IOWA CITY — Iowa in winter may not be everyone's idea of fun. But Iowans at least know what to expect.
By mid-January, when millions of Americans in 49 other states looked forward only to their MasterCard bill and IRS forms, one Iowa Democrat had already received nine more-or-less-handsome solicitations from Rep. Richard Gephardt; eight from Sen. Paul Simon, including a personal Christmas card from a Simon constituent in neighboring Illinois; seven from former Gov. Bruce Babbitt; five from Gov. Michael Dukakis, including an impersonal Christmas card from Boston; four from Sen. Joseph Biden before he dropped out; two from the Rev. Jesse Jackson, and none from the born-again campaign of Gary Hart. And the fun, it was clear, was only beginning.
He had been interviewed on a 100-degree day last July by a West German television crew. They wanted to know about the Iowa caucuses. The caucuses, he told them, are what happens in America when democracy meets serendipity, and candidates--plus their media managers, of course--meet real people.
Twenty years ago, when the caucuses still took place in March and April, they were an anchorman's graphic and a three-paragraph story on Page 10. This year, when they take place on Feb. 8, the world will be watching.
Yet no one planned it this way. Procedural improvements aside, the caucuses themselves are the same neighborhood meetings they were in 1846 when Iowa became a state. The new rules drafted after the 1968 convention inadvertently put the Iowa caucuses ahead of the New Hampshire primary, advancing Iowa to the front of the parade and unlikely prominence.
In 1972, Sen. George McGovern, the principal author of the reforms, and not-yet-Sen. Gary Hart, his campaign manager, personally demonstrated what the new rules could do even for a candidate who finished third to "Undecided." But it still took the help of the New York Times' R. W. Apple, the only reporter who seemed to understand what the rules accomplished. By 1976 everyone agreed that Iowa caucuses were news and therefore noticed the victory of the then-obscure Jimmy Carter.
Today, a campaigner's-eye view might start with the so-called debates from Des Moines, where the candidates say their piece on national television like kids at a recital. But an Iowa voter's internal scrapbook of the current campaign might start instead with the news photo of Jackson, in bib overalls out of "American Gothic," milking a cow in Winterset last May. It would also include the shot of a visibly self-conscious pig meeting the equally self-conscious Republican candidate Alexander Haig in October.
There should be a page for Dukakis and his conductor father-in-law, Harry Ellis Dickson, last December, at the head of 76 trombones in Mason City, where Meredith Willson, composer of "The Music Man," grew up. Despite his withdrawal, there should also be some souvenir of Biden on a stormy night last summer, warmly endorsing "Moby Dick" before a few hundred people gathered in a picnic shelter.

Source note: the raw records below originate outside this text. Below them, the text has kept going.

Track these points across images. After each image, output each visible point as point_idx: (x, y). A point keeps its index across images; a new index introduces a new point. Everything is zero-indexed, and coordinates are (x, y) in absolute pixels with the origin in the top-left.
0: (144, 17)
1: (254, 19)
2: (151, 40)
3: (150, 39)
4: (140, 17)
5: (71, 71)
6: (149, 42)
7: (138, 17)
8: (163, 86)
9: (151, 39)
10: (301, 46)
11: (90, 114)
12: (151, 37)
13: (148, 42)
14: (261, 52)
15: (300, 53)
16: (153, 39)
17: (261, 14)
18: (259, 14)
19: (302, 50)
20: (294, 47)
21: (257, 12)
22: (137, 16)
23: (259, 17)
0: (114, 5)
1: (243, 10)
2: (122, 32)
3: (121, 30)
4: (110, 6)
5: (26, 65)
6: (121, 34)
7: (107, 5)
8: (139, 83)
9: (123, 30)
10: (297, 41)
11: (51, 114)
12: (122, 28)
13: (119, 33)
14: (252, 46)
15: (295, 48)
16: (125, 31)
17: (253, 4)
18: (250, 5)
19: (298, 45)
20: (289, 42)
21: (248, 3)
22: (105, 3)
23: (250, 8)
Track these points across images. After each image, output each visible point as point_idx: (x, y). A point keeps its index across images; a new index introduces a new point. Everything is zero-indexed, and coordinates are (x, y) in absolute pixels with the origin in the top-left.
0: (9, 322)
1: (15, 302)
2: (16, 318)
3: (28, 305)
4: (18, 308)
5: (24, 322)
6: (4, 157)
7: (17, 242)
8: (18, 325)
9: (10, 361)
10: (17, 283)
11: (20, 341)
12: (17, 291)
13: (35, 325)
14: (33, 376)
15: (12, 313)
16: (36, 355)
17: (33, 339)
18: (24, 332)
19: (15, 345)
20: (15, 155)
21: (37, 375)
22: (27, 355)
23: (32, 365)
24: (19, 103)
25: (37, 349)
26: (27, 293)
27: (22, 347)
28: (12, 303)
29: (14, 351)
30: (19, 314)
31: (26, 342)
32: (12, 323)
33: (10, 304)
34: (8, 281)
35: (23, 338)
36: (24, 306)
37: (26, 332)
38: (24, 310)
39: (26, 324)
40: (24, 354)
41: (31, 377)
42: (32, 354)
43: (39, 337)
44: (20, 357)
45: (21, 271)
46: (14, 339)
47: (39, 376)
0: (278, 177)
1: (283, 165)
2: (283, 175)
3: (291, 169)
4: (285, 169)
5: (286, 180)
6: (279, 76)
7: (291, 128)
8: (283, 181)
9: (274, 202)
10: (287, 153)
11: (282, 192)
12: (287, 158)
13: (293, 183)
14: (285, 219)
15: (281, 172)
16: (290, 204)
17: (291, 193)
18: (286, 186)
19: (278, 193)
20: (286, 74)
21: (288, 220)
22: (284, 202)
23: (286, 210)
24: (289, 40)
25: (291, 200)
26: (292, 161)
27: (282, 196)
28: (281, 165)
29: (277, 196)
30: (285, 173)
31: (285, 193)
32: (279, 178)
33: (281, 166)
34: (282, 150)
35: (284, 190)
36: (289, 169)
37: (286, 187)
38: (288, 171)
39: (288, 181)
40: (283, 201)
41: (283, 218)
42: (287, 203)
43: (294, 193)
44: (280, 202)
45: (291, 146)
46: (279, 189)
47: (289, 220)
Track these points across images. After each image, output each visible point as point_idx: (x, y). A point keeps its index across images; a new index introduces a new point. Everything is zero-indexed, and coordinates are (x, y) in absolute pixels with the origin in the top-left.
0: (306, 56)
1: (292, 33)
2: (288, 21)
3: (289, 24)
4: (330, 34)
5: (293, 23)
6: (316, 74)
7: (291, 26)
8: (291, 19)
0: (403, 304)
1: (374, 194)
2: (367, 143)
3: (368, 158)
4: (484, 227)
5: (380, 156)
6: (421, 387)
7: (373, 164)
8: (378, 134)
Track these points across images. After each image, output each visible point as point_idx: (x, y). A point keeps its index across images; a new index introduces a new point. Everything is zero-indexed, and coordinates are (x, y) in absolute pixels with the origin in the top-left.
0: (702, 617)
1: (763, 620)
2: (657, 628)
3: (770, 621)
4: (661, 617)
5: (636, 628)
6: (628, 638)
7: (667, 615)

There should naturally be a representative collection of the economic cant produced by almost all the candidates as they dodge the T-word, whose effect on Iowans is the same as it is on most other Americans. A definitive anthology would include Dukakis' hot pursuit of uncollected taxes, Gore's budget-balancing proposal that would radically cut back the use of redundant chest X-rays, Gephardt's selected tariffs and excises, and Simon's--well, no one is quite sure. But his recent proposal for a 1% surcharge on the 1% of the population who earn more than $100,000 made local front pages.
There should naturally be room, too, for the occasional portrait in courage, and a log of the applause lines. There was no ovation for Babbitt in Manchester recently when he warned 175 listeners against granting tax incentives to get a low-wage, union-busting meatpacker with a bad safety record to locate in their town. There was none for Jackson, either, when he spoke out on Israel, Gaza, the West Bank and American responsibility amid general silence from 12 other candidates.
On the other hand, calls for social responsibility, constitutional government, public honesty, nuclear arms reduction and Central American peace draw consistent and spontaneous applause, even from Republicans, in a state that voted for President Reagan twice.
Is the process sublime or ridiculous? The answer is probably both. But qualified observers since Tocqueville and Dickens have made the same point about American democracy in general. "You know what's wrong with the House of Representatives, Bob?" Vice President Hubert Humphrey once asked an aide. "The trouble is, it's representative." For better or worse, the same can be said for the Iowa caucuses.